Umar menyebut pihaknya mempertanyakan penerbitan izin baru yang menurut mereka perlu dikaji secara menyeluruh dengan memperhatikan berbagai putusan hukum yang pernah terbit terkait kawasan tersebut.
Ia juga meminta pemerintah daerah dan pemerintah pusat membuka ruang dialog yang lebih luas agar masyarakat memperoleh informasi yang memadai mengenai rencana investasi yang akan dijalankan.
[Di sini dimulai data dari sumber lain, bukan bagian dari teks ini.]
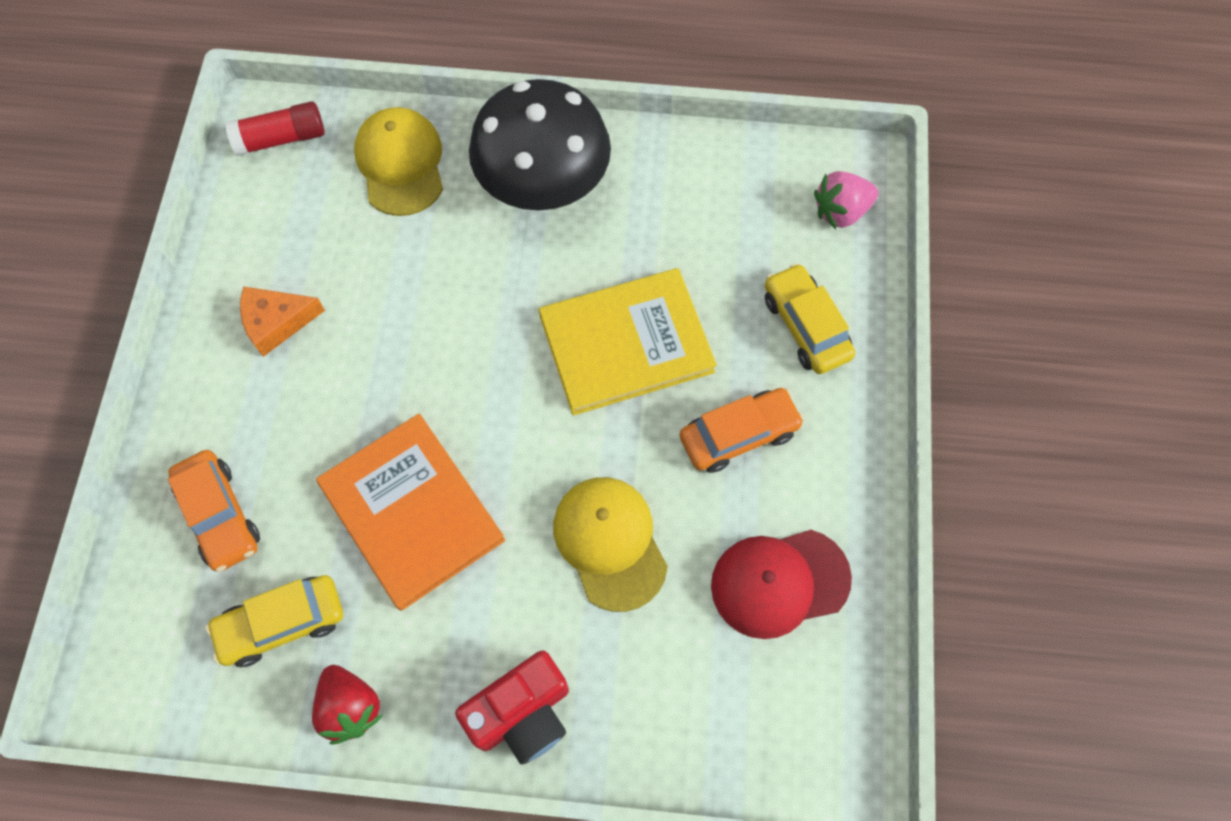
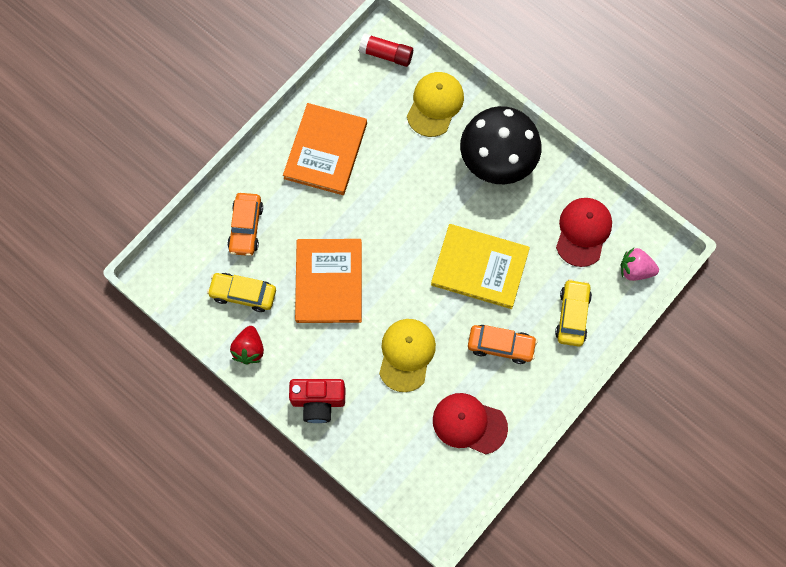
camera: 35 degrees right, 5 degrees up
orange cheese [240,286,325,357] -> orange book [283,103,367,195]
none -> red cap [556,198,612,267]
MOU HELSINKI DAN PASAL-PASAL YANG DINILAI BELUM TERLAKSANA
DALAM pernyataannya, KPA Luwa Nanggroe menyebut masih terdapat sejumlah butir MoU Helsinki yang menurut mereka belum terealisasi secara optimal.
Beberapa isu yang disebut antara lain:
Pengesahan bendera dan lambang Aceh;
Penguatan kewenangan daerah sebagaimana diatur dalam UUPA;
Penyelesaian persoalan hak atas tanah bagi mantan kombatan;
Pembentukan Pengadilan HAM;
Tindak lanjut rekomendasi Komisi Kebenaran dan Rekonsiliasi (KKR) Aceh.
Menurut KPA, penyelesaian berbagai agenda tersebut penting untuk memperkuat kepercayaan publik terhadap proses perdamaian yang telah berlangsung selama lebih dari dua dekade.
PERINGATAN POLITIK DAN SERUAN DIALOG
DALAM pernyataan yang disampaikan kepada media, Umar juga menyinggung berbagai konsekuensi politik yang menurutnya dapat muncul apabila implementasi MoU Helsinki dan UUPA terus menjadi sumber perdebatan.